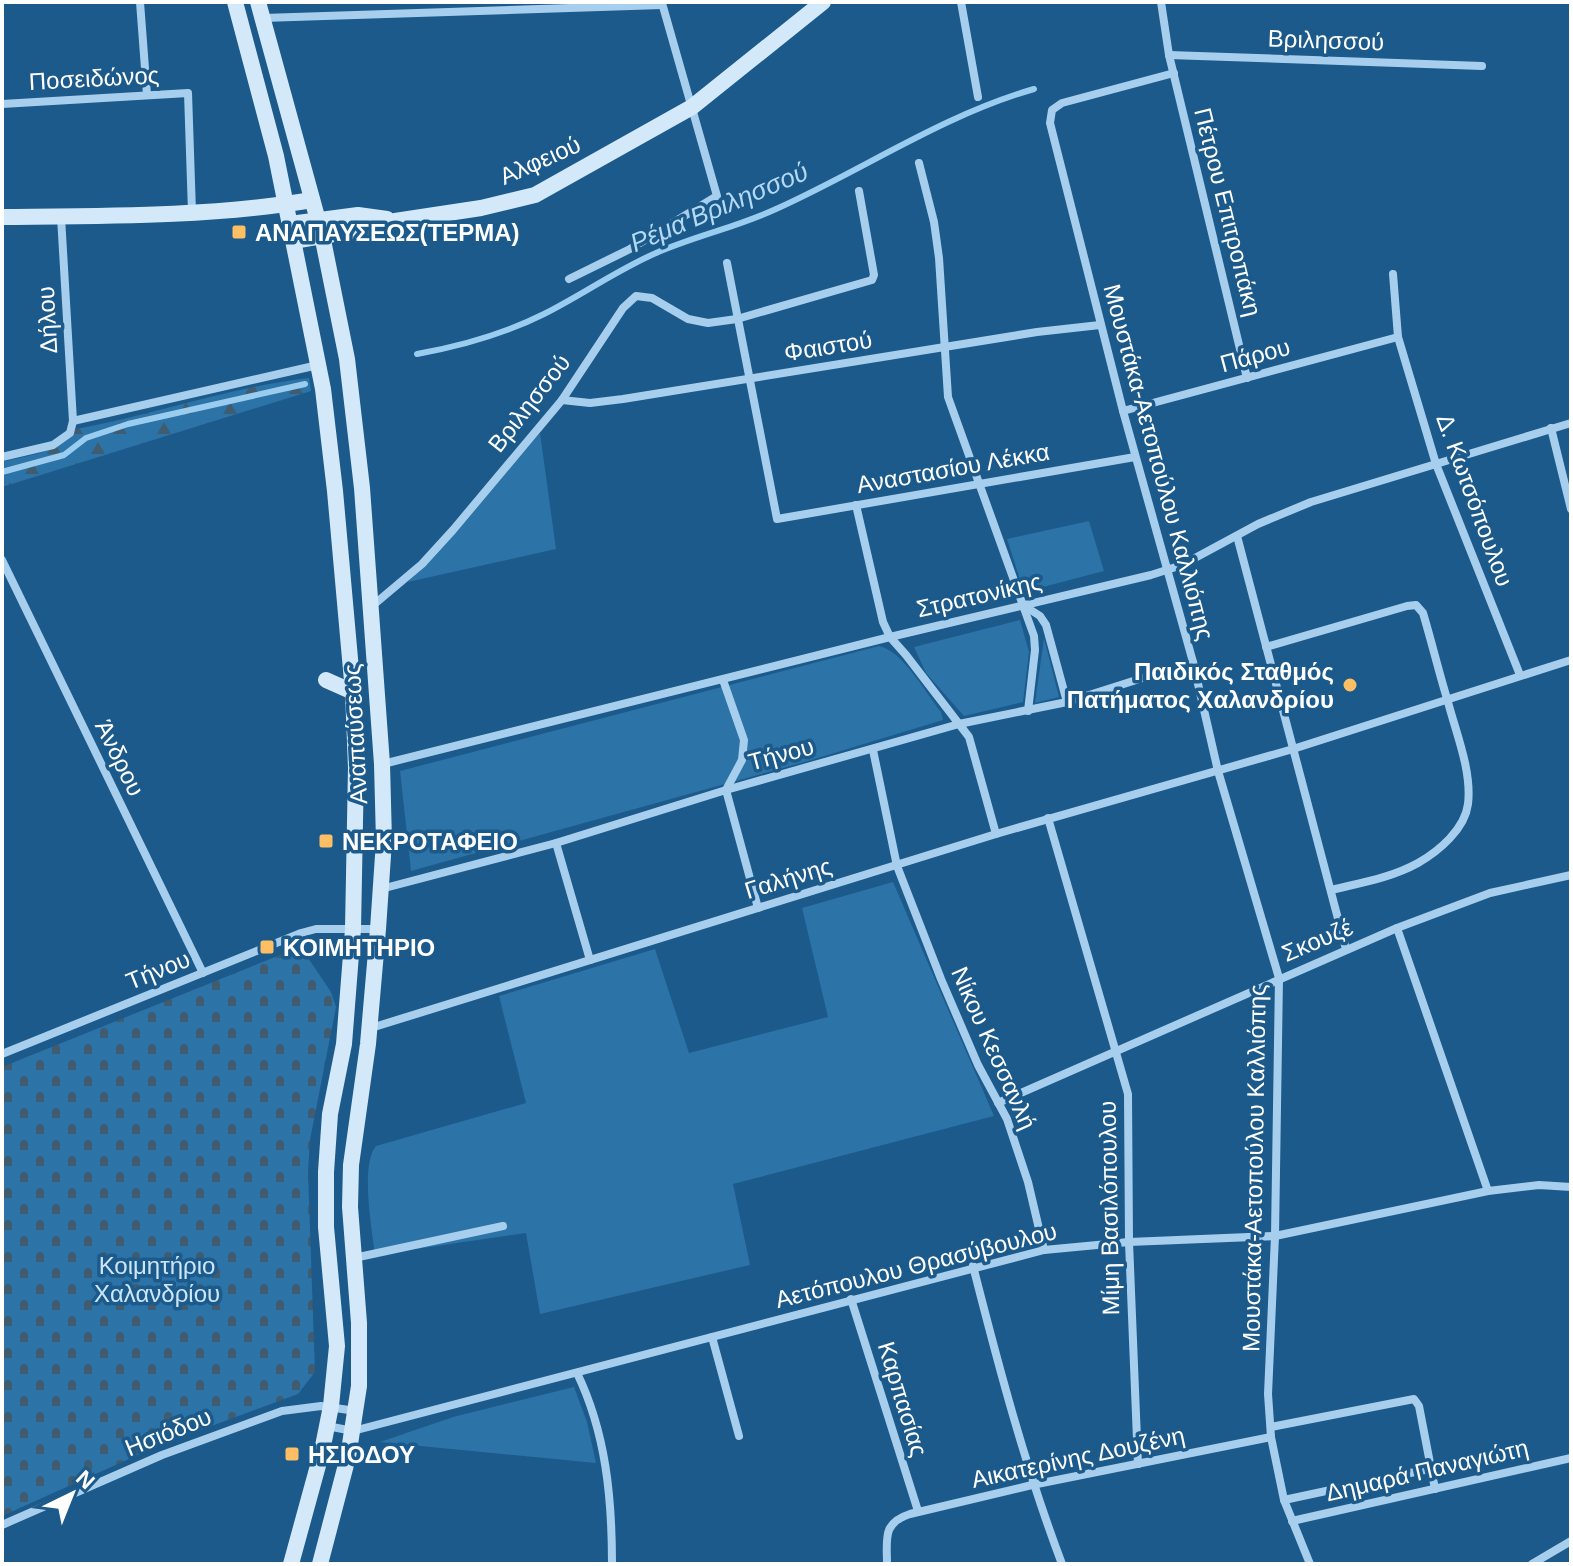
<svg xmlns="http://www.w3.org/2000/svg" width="1573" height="1566" font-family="Arial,sans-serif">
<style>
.grass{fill:#2c73a7}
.forest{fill:url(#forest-firs)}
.cemetery{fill:url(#cemetery-stones)}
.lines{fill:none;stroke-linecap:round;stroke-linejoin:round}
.stream{stroke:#9accef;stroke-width:6}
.street{stroke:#a7cfed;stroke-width:8}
.secondary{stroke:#d3e9f9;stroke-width:16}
.poi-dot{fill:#febe64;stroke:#1b5a8b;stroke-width:3}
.labels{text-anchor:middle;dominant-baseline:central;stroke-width:7;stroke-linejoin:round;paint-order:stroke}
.street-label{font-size:24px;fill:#fff;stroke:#1b5a8b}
.poi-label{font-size:24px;font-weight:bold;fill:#fff;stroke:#1b5a8b;text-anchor:start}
.park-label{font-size:24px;fill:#cce6f9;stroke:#1b5a8b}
.water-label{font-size:26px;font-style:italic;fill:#b3d9f4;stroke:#1b5a8b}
</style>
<defs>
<pattern id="forest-firs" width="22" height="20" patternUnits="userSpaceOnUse" patternTransform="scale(2)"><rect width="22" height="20" fill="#2c73a7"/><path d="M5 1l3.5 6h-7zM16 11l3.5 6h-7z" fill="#3f5c70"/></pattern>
<pattern id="cemetery-stones" width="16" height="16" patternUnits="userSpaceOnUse" patternTransform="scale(2)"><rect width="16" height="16" fill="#2c73a7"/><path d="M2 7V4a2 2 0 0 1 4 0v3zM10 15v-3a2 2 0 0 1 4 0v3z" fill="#3f5c70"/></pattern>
</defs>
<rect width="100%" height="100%" fill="#1b5a8b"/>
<g class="grass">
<polygon points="540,433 556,549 408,582 470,514"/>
<polygon points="1089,521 1104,571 1024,592 1007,539"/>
<polygon points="1020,620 1029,652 1023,702 964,716 926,673 914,647"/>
<polygon points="1044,638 1059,697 1035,703"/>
<path d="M879 646C902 650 926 693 941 712L943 720 808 761 411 871 400 771Z"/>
<path d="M893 882 994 1116 733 1184 750 1265 540 1314 526 1233 375 1255C372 1229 360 1165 376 1146L526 1103 499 996 655 949 689 1053 828 1017 802 908Z"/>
<polygon points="574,1387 587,1422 596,1463 380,1442 453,1417"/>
</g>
<path class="forest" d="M309 378 311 391 2 487V462C28 455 61 453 76 429 154 415 230 387 309 378Z"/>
<polygon class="cemetery" points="304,952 331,992 336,1007 310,1140 308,1172 315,1372 298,1394 160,1445 2,1516 2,1067 285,953"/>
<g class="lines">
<g class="stream">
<path d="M417 354C462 346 504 334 544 314 582 295 617 270 656 253 695 236 737 227 776 209 863 170 941 116 1034 89"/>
<polyline points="2,472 64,455 86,438 128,424 305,384"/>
</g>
<g class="street">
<polyline points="140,2 147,95"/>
<polyline points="961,2 978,97"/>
<polyline points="1161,2 1169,55 1247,378"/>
<polyline points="263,18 662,5"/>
<polyline points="1169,55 1482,66"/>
<polyline points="1174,73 1062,103 1052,110 1050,123 1123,411 1193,662 1218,771 1279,978 1275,1236 1268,1394 1271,1437 1284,1500 1310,1564"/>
<polyline points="2,104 188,93 192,212"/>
<polyline points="919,163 934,222 939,258 948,397 1034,636 1035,650 1028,711"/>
<polyline points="727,263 777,519 1135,457"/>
<polyline points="1393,274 1398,337 1436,464 1520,675"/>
<polyline points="569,279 630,249 717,196 662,3"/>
<polyline points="562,400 590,403 623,399 1037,332 1100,325"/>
<polyline points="1123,411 1398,337"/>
<polyline points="73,421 318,365"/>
<polyline points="1551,428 1571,509"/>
<polyline points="2,457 53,445 70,433 73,421 61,217"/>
<polyline points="856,505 883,622 890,637 906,655 969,737 996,834"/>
<polyline points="1237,536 1346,949"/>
<polyline points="2,560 203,973"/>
<polyline points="1023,605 1040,616 1046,625 1067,702"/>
<polyline points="371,607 422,564 453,530 562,400 623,308 636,296 652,298 688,319 708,323 737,319 872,280 874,275 859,191"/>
<path d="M1266 647 1407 606 1416 605 1423 613C1432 643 1439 673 1448 702 1456 733 1472 771 1468 804 1465 829 1439 851 1418 863 1391 878 1360 883 1331 890"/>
<polyline points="723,680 744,740 742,760 726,790 758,908"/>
<polyline points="873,750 897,866 941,979 978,1065 1007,1119 1028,1182 1044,1250"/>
<polyline points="383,764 890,637 1151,575 1182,565 1258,524 1311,502 1571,423"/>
<polyline points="1048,818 1128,1094 1129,1242 1138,1464"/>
<polyline points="556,843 590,960"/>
<polyline points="381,889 556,843 726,790 959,724 1067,702 1193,662"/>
<polyline points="1397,928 1488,1191"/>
<polyline points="371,1028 996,834 1293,749 1571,660"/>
<polyline points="2,1054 301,933 316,929 378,929"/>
<polyline points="998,1103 1397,928 1490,893 1571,875"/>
<polyline points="354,1258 503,1226"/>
<path d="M973 1266C999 1368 1025 1466 1062 1564"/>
<polyline points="851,1299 918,1511"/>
<polyline points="712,1337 739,1436"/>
<path d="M577 1373C606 1433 612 1498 612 1564"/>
<polyline points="327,1426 353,1431 1044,1250 1129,1242 1275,1236 1488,1191 1539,1185 1571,1187"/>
<polyline points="1271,1427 1414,1399 1419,1406 1435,1489"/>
<polyline points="1284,1500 1429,1469"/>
<polyline points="1292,1521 1571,1458"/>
<polyline points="2,1525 162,1455 282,1411 321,1406 356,1411"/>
<path d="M887 1564C887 1539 882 1523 910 1514L1032 1485 1271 1437"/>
<polyline points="1532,1564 1571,1541"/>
</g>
<g class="secondary">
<polyline points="235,2 276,156 323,389 335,491 353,692 356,768 353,929 344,1044 330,1114 326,1172 326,1227 337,1346 331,1406 322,1451 291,1564"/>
<polyline points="258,2 322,235 347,359 362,488 382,764 384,841 378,929 368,1044 351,1165 350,1207 359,1323 359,1386 348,1457 320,1564"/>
<path d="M2 217C105 216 211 217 312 200"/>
<polyline points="290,224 358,215 387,219"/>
<polyline points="293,241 363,229 395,221 481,208 535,195 692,107 823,2"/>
<polyline points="326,680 353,692"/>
</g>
</g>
<g class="poi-dot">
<rect x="231" y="224" width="16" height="16" rx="4"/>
<circle cx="1350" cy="685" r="8"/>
<rect x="318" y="833" width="16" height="16" rx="4"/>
<rect x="259" y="939" width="16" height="16" rx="4"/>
<rect x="284" y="1446" width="16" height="16" rx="4"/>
</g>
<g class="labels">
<g class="street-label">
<text transform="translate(1326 40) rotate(2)">Βριλησσού</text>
<text transform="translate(94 78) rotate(-3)">Ποσειδώνος</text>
<text transform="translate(540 160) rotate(-24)">Αλφειού</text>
<text transform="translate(1228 212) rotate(76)">Πέτρου Επιτροπάκη</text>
<text transform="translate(47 320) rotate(-93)">Δήλου</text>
<text transform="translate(828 346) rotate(-9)">Φαιστού</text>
<text transform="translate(1255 355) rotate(-15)">Πάρου</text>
<text transform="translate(529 403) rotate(-52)">Βριλησσού</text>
<text transform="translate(1159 462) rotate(75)">Μουστάκα-Αετοπούλου Καλλιόπης</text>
<text transform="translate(953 468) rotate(-10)">Αναστασίου Λέκκα</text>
<text transform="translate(1475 500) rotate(70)">Δ. Κωτσόπουλου</text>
<text transform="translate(979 595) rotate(-13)">Στρατονίκης</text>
<text transform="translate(355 734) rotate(-93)">Αναπαύσεως</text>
<text transform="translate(781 754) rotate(-15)">Τήνου</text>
<text transform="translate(120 758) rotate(64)">Άνδρου</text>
<text transform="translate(788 878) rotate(-17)">Γαλήνης</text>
<text transform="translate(1317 940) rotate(-23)">Σκουζέ</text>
<text transform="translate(158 970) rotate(-22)">Τήνου</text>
<text transform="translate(994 1048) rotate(66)">Νίκου Κεσσανλή</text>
<text transform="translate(1254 1168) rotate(-89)">Μουστάκα-Αετοπούλου Καλλιόπης</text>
<text transform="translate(1109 1208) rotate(-91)">Μίμη Βασιλόπουλου</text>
<text transform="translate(916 1265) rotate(-14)">Αετόπουλου Θρασύβουλου</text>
<text transform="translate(903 1399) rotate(73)">Καρπασίας</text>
<text transform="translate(168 1432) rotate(-22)">Ησιόδου</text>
<text transform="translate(1078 1457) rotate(-12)">Αικατερίνης Δουζένη</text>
<text transform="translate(1427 1470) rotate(-13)">Δημαρά Παναγιώτη</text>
</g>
<g class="poi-label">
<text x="255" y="232">ΑΝΑΠΑΥΣΕΩΣ(ΤΕΡΜΑ)</text>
<text x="1334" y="671" text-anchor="end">Παιδικός Σταθμός<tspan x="1334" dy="28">Πατήματος Χαλανδρίου</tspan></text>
<text x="342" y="841">ΝΕΚΡΟΤΑΦΕΙΟ</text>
<text x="283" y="947">ΚΟΙΜΗΤΗΡΙΟ</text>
<text x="308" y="1454">ΗΣΙΟΔΟΥ</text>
</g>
<g class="park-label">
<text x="157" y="1265">Κοιμητήριο<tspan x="157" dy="28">Χαλανδρίου</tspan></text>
</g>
<g class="water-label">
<text transform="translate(719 207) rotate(-23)">Ρέμα Βριλησσού</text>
</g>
</g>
<rect width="1573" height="1566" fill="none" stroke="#ffffff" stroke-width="8"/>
<g transform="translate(72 1494) rotate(43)" stroke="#1b5a8b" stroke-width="6" paint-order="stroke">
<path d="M0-6L14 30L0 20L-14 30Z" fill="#ffffff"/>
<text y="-12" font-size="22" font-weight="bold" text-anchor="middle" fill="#ffffff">N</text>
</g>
</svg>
————
Could you copy each line of the material that holds "linejoin"?

Result for this exercise |
.lines{fill:none;stroke-linecap:round;stroke-linejoin:round}
.labels{text-anchor:middle;dominant-baseline:central;stroke-width:7;stroke-linejoin:round;paint-order:stroke}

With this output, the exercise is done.